In this article, a new model for multi-objective uncapacitated facility location problem having two objective functions is presented. The first objective function tries to minimize the total cost consisting of service cost and facility opening cost, whereas the second objective function tries to maximize the sum of the preferences of customers for facilities.

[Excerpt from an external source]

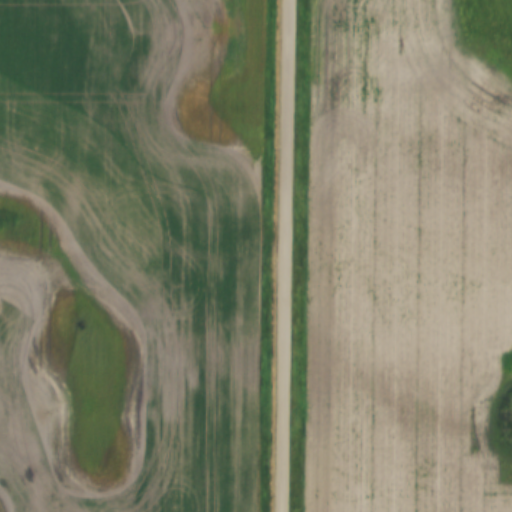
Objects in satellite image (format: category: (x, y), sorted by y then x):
road: (281, 255)
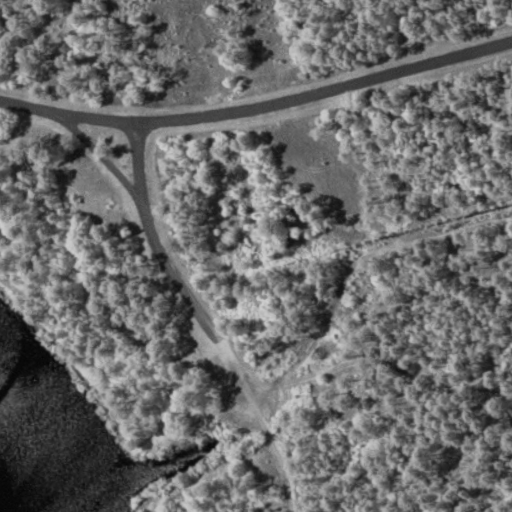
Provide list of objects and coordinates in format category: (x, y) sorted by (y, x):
road: (259, 108)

At first, NSGA-II-based method is presented to solve MOUFLPCP. In the proposed method, a stability measure based on the maximal crowding distance is used as the terminating condition and a deterministic heuristic is used to select a single solution from the set of non-dominated near-Pareto-optimal solutions obtained in the last generation. Then a weighted sum GA-based method is also proposed to solve MOUFLPCP where two conflicting objectives are aggregated to a single measure. Experiments are conducted on newly generated benchmark instances and numerical results are demonstrated and compared graphically for both of the proposed methods.